**What is required:** Beneath this task are records; print exactly the stretch of them from the line with "right eye: (421, 142)" through the line with "left knee: (543, 323)", both ends included.
Start of Records for this exercise
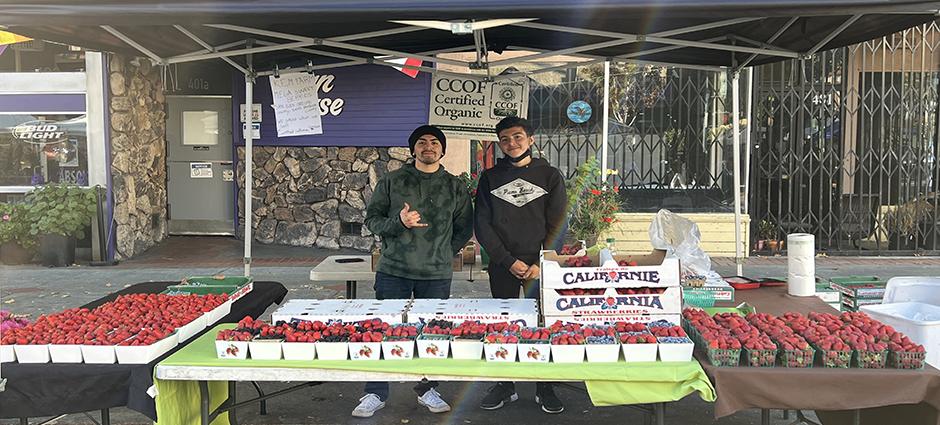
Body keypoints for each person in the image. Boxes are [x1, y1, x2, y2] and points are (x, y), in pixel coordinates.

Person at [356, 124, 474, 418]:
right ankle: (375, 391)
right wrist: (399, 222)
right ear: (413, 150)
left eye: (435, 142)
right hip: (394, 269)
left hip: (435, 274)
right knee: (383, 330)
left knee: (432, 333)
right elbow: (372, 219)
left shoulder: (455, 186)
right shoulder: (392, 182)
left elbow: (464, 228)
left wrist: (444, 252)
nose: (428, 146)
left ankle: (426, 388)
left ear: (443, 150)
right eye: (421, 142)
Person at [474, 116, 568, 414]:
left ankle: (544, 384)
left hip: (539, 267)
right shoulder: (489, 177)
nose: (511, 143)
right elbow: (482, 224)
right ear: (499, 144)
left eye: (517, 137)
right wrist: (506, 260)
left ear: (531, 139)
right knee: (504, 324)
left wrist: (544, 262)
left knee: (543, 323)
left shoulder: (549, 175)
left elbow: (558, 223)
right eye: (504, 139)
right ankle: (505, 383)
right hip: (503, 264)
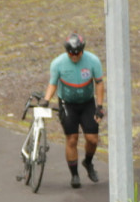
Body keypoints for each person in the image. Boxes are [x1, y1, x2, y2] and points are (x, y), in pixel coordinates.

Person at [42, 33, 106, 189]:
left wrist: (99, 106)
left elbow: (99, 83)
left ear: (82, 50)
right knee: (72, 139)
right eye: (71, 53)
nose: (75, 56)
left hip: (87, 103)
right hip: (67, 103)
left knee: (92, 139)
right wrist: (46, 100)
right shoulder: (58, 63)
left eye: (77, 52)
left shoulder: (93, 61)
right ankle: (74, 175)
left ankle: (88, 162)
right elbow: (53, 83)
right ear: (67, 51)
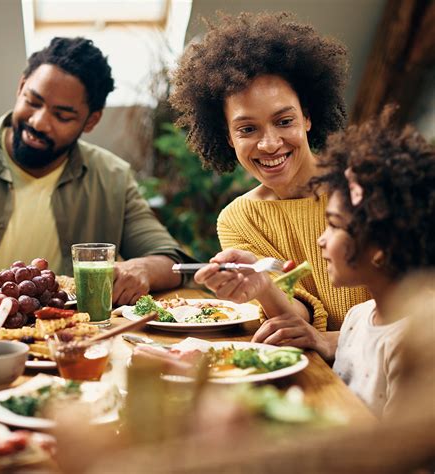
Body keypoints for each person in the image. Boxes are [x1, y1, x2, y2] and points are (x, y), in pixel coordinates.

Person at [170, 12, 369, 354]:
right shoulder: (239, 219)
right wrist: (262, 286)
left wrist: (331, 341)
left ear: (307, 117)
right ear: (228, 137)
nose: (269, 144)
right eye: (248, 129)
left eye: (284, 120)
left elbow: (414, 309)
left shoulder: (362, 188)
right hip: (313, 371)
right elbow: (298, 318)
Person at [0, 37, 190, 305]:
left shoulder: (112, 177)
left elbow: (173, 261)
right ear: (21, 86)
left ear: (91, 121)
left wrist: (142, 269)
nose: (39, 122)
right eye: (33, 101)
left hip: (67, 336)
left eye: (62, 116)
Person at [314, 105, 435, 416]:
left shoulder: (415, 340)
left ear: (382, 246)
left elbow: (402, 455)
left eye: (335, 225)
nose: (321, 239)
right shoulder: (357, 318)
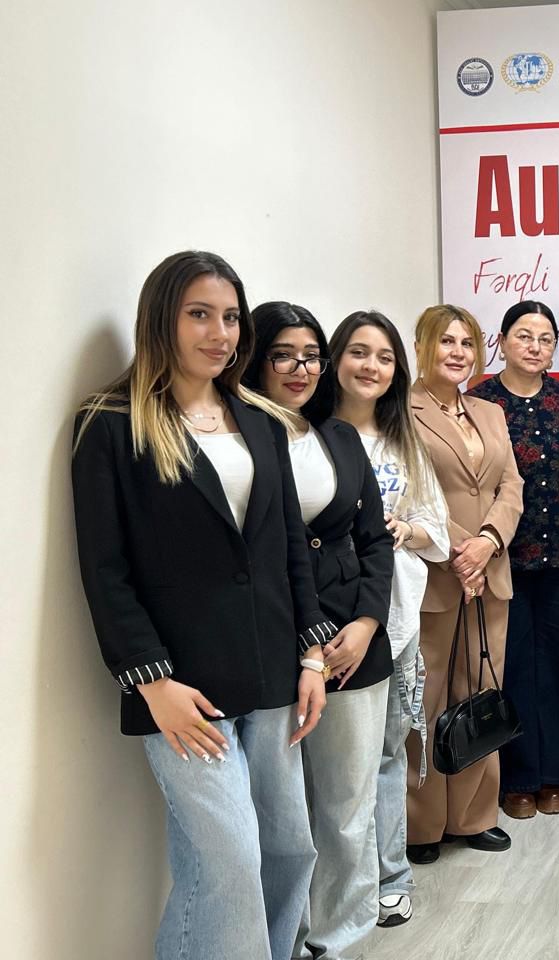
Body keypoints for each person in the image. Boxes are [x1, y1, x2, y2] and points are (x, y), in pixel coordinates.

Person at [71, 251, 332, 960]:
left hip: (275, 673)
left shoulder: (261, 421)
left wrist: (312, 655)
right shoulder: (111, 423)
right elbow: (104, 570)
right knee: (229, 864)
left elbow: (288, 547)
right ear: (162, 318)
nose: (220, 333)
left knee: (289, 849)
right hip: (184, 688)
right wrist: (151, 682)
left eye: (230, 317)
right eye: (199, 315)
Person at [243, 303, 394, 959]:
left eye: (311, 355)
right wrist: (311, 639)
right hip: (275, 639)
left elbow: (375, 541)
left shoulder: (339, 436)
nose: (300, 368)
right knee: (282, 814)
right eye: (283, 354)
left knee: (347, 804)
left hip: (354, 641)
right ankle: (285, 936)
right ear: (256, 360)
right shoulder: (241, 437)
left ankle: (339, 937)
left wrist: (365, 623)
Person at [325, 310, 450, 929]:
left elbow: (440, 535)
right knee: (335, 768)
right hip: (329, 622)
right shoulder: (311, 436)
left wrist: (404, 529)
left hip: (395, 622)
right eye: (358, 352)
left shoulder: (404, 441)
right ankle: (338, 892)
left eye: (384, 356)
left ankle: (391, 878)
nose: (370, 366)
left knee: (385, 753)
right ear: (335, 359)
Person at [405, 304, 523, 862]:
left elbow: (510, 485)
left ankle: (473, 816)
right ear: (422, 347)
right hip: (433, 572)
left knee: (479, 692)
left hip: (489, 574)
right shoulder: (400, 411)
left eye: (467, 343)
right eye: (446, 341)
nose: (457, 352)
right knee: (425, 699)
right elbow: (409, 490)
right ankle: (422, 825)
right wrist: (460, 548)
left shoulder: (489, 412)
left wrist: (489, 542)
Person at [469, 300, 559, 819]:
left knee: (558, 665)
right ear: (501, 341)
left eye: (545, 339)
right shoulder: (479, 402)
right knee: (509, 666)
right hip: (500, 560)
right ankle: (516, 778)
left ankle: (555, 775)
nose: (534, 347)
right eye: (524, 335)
End of Records for this exercise
**Output for this task:**
right eye: (421, 142)
Person at [474, 116, 568, 414]:
left ankle: (544, 384)
left hip: (539, 267)
right shoulder: (489, 177)
nose: (511, 143)
right elbow: (482, 224)
right ear: (499, 144)
left eye: (517, 137)
right wrist: (506, 260)
left ear: (531, 139)
right knee: (504, 324)
left wrist: (544, 262)
left knee: (543, 323)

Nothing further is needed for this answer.